Down 4-1, Macree committed three unforced forehand tins, two on volleys and the last on a working boast she attempted while back-pedaling, to make it 7-1 and essentially seal her fate. A well-placed misdirection cross court got Grinham to match-ball, whence she hit her last excellent backhand drop shot of the night, pounced on Macree's despairing return, nailed a forehand drive down the open right wall and punctuated her remarkable 55-minute gem with a triumphant war whoop, a rare burst of emotion from someone normally so self-contained but fully understandable under the circumstances.
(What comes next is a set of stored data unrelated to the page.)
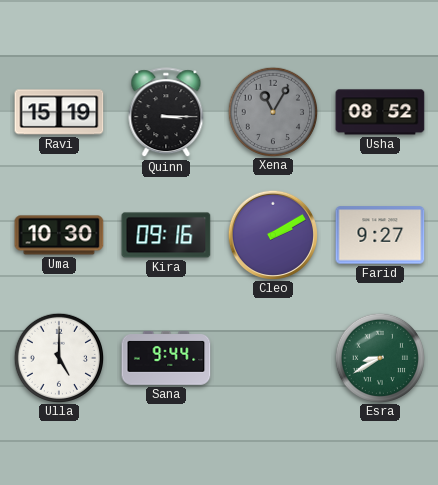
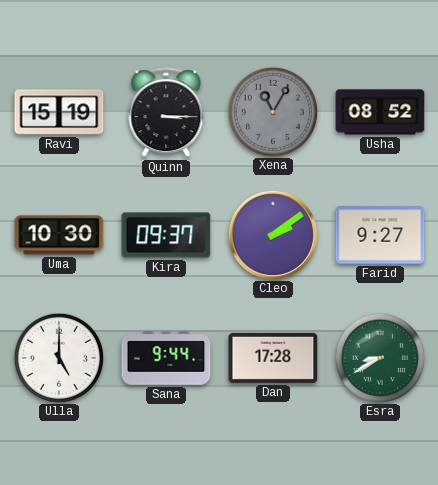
Kira: 09:16 -> 09:37
Cleo: 2:10 -> 2:09
Dan: none -> 17:28
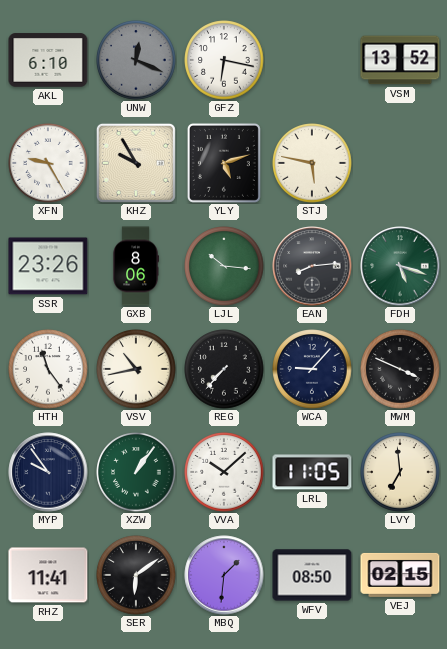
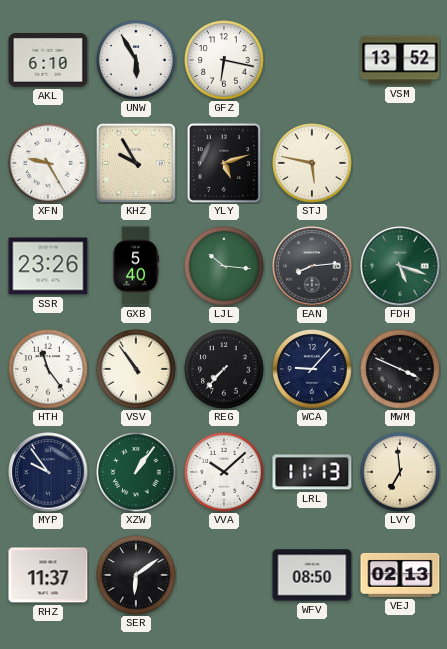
UNW: 12:19 -> 5:55
UNW dial: grey -> white
GXB: 8:06 -> 5:40
VSV: 10:43 -> 10:54
LRL: 11:05 -> 11:13
RHZ: 11:41 -> 11:37
MBQ: 1:31 -> none
VEJ: 02:15 -> 02:13
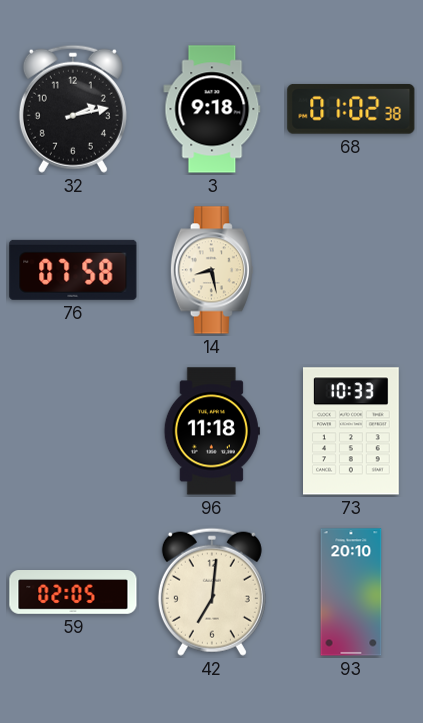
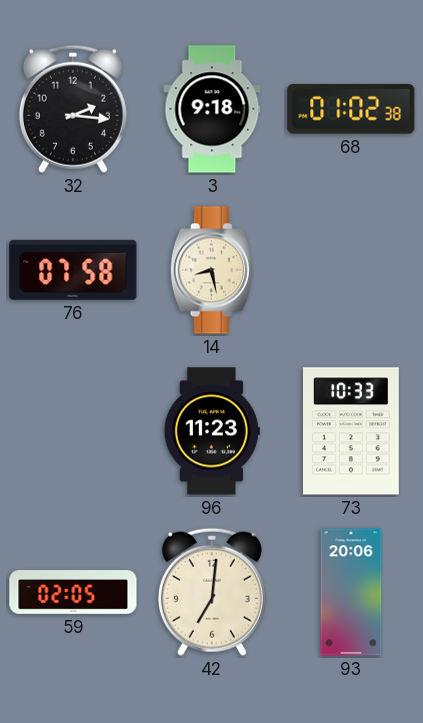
32: 2:13 -> 2:16
96: 11:18 -> 11:23
93: 20:10 -> 20:06
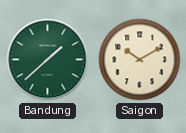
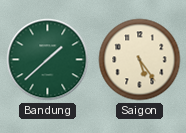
Saigon: 10:10 -> 5:24
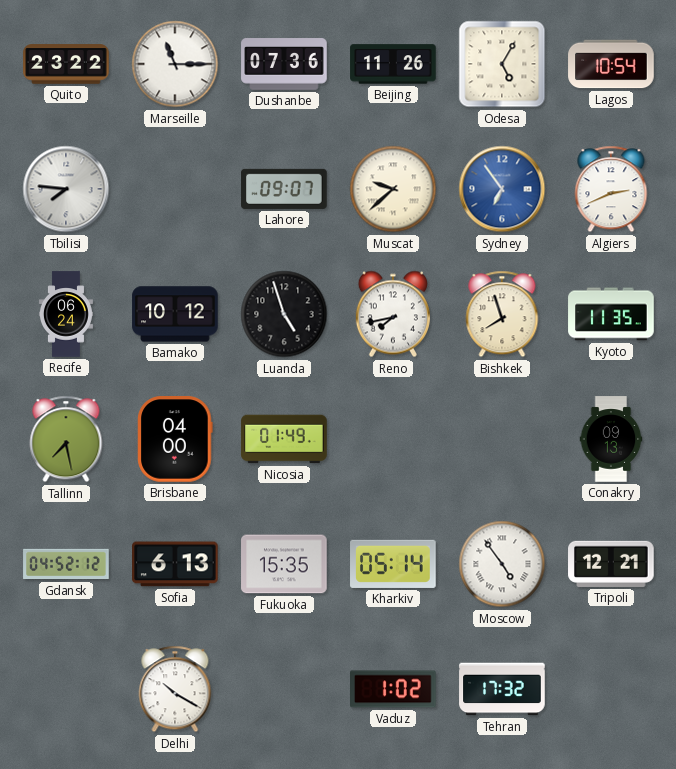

Grinham's breakthrough somewhat symbolizes the changing nature of the WISPA competitive landscape. Fitz-Gerald, who didn't lose a match during all of 2002, hasn't played a tournament in the four months since winning her fifth Worlds title. Pohrer, who rocketed all the way to No. 3 last year, was clearly not in top form in Rye, Cassie Campion is only recently removed from her second back surgery and Rachael Grinham is still not fully recovered from a back injury that forced her to withdraw from the last few 2002 tournaments. Meanwhile, young stars like Tania Bailey, a finalist in both the British and Weymuller U. S. Opens, Vanessa Atkinson, who recently won the Dutch Open, and now Natalie Grinham are steadily rising up the ranks. It figures to be an interesting next few months for the WISPA tour, which resumes in just five with the Forbes Open in Southport, just a couple of MetroNorth train stops north of where Grinham generated her magical milestone.

FINAL RECAP

Natalie Grinham (3) d Rebecca Macree (2), 9-0 9-5 5-9 9-1.